INFORMATION PROVIDED START

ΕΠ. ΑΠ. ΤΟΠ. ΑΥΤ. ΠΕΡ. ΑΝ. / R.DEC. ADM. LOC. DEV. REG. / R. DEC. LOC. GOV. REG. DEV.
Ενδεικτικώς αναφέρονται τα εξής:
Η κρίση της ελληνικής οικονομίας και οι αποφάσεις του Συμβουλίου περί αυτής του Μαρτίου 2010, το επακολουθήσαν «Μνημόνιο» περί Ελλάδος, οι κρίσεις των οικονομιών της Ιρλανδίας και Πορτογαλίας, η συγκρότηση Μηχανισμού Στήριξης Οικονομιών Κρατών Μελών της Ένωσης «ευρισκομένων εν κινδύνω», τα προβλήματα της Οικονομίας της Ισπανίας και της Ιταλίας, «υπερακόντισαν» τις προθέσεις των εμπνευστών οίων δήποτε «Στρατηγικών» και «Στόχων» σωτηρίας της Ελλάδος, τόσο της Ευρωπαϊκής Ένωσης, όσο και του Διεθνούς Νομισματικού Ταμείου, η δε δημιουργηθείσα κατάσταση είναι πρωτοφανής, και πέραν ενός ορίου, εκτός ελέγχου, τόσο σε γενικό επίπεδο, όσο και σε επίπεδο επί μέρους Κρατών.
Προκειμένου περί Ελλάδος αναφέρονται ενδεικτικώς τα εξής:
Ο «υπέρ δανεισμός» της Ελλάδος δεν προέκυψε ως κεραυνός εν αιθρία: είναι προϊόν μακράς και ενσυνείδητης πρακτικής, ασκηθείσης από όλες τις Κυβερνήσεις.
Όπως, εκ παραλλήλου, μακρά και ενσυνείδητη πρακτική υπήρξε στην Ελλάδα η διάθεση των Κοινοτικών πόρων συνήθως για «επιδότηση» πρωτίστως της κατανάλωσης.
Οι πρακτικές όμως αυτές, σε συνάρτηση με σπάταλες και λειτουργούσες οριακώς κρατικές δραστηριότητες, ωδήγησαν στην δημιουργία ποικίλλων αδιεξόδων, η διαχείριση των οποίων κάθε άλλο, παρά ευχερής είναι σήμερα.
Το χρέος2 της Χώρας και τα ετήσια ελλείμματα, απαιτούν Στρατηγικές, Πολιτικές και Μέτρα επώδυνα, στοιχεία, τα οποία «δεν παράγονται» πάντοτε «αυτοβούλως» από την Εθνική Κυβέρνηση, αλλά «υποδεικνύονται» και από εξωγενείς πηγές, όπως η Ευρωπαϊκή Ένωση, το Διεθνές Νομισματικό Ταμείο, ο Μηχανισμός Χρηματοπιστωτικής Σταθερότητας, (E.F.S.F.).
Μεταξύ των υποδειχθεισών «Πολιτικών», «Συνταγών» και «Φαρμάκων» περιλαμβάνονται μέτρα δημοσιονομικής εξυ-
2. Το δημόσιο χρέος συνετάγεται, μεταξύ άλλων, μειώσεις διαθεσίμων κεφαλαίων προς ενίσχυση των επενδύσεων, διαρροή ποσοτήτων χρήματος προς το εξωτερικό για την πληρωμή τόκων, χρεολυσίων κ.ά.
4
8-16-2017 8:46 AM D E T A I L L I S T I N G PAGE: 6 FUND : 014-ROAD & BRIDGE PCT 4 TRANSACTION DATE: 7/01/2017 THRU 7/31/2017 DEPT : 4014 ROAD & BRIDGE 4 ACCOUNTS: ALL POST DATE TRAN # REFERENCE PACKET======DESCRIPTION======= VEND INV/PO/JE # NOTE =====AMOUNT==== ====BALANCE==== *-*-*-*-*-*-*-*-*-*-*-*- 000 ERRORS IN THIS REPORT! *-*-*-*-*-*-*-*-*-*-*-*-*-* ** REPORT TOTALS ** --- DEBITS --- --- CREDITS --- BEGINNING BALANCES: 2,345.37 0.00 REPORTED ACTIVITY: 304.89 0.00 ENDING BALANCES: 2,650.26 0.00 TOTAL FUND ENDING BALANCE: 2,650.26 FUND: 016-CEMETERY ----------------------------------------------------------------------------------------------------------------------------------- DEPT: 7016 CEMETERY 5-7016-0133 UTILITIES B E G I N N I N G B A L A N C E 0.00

INFORMATION PROVIDED END

## TASK DESCRIPTION
Extract each line of the material exactly as it stands.

## YOUR RESPONSE
ΕΠ. ΑΠ. ΤΟΠ. ΑΥΤ. ΠΕΡ. ΑΝ. / R.DEC. ADM. LOC. DEV. REG. / R. DEC. LOC. GOV. REG. DEV.
Ενδεικτικώς αναφέρονται τα εξής:
Η κρίση της ελληνικής οικονομίας και οι αποφάσεις του Συμβουλίου περί αυτής του Μαρτίου 2010, το επακολουθήσαν «Μνημόνιο» περί Ελλάδος, οι κρίσεις των οικονομιών της Ιρλανδίας και Πορτογαλίας, η συγκρότηση Μηχανισμού Στήριξης Οικονομιών Κρατών Μελών της Ένωσης «ευρισκομένων εν κινδύνω», τα προβλήματα της Οικονομίας της Ισπανίας και της Ιταλίας, «υπερακόντισαν» τις προθέσεις των εμπνευστών οίων δήποτε «Στρατηγικών» και «Στόχων» σωτηρίας της Ελλάδος, τόσο της Ευρωπαϊκής Ένωσης, όσο και του Διεθνούς Νομισματικού Ταμείου, η δε δημιουργηθείσα κατάσταση είναι πρωτοφανής, και πέραν ενός ορίου, εκτός ελέγχου, τόσο σε γενικό επίπεδο, όσο και σε επίπεδο επί μέρους Κρατών.
Προκειμένου περί Ελλάδος αναφέρονται ενδεικτικώς τα εξής:
Ο «υπέρ δανεισμός» της Ελλάδος δεν προέκυψε ως κεραυνός εν αιθρία: είναι προϊόν μακράς και ενσυνείδητης πρακτικής, ασκηθείσης από όλες τις Κυβερνήσεις.
Όπως, εκ παραλλήλου, μακρά και ενσυνείδητη πρακτική υπήρξε στην Ελλάδα η διάθεση των Κοινοτικών πόρων συνήθως για «επιδότηση» πρωτίστως της κατανάλωσης.
Οι πρακτικές όμως αυτές, σε συνάρτηση με σπάταλες και λειτουργούσες οριακώς κρατικές δραστηριότητες, ωδήγησαν στην δημιουργία ποικίλλων αδιεξόδων, η διαχείριση των οποίων κάθε άλλο, παρά ευχερής είναι σήμερα.
Το χρέος2 της Χώρας και τα ετήσια ελλείμματα, απαιτούν Στρατηγικές, Πολιτικές και Μέτρα επώδυνα, στοιχεία, τα οποία «δεν παράγονται» πάντοτε «αυτοβούλως» από την Εθνική Κυβέρνηση, αλλά «υποδεικνύονται» και από εξωγενείς πηγές, όπως η Ευρωπαϊκή Ένωση, το Διεθνές Νομισματικό Ταμείο, ο Μηχανισμός Χρηματοπιστωτικής Σταθερότητας, (E.F.S.F.).
Μεταξύ των υποδειχθεισών «Πολιτικών», «Συνταγών» και «Φαρμάκων» περιλαμβάνονται μέτρα δημοσιονομικής εξυ-
2. Το δημόσιο χρέος συνετάγεται, μεταξύ άλλων, μειώσεις διαθεσίμων κεφαλαίων προς ενίσχυση των επενδύσεων, διαρροή ποσοτήτων χρήματος προς το εξωτερικό για την πληρωμή τόκων, χρεολυσίων κ.ά.
4
8-16-2017 8:46 AM D E T A I L L I S T I N G PAGE: 6 FUND : 014-ROAD & BRIDGE PCT 4 TRANSACTION DATE: 7/01/2017 THRU 7/31/2017 DEPT : 4014 ROAD & BRIDGE 4 ACCOUNTS: ALL POST DATE TRAN # REFERENCE PACKET======DESCRIPTION======= VEND INV/PO/JE # NOTE =====AMOUNT==== ====BALANCE==== *-*-*-*-*-*-*-*-*-*-*-*- 000 ERRORS IN THIS REPORT! *-*-*-*-*-*-*-*-*-*-*-*-*-* ** REPORT TOTALS ** --- DEBITS --- --- CREDITS --- BEGINNING BALANCES: 2,345.37 0.00 REPORTED ACTIVITY: 304.89 0.00 ENDING BALANCES: 2,650.26 0.00 TOTAL FUND ENDING BALANCE: 2,650.26 FUND: 016-CEMETERY ----------------------------------------------------------------------------------------------------------------------------------- DEPT: 7016 CEMETERY 5-7016-0133 UTILITIES B E G I N N I N G B A L A N C E 0.00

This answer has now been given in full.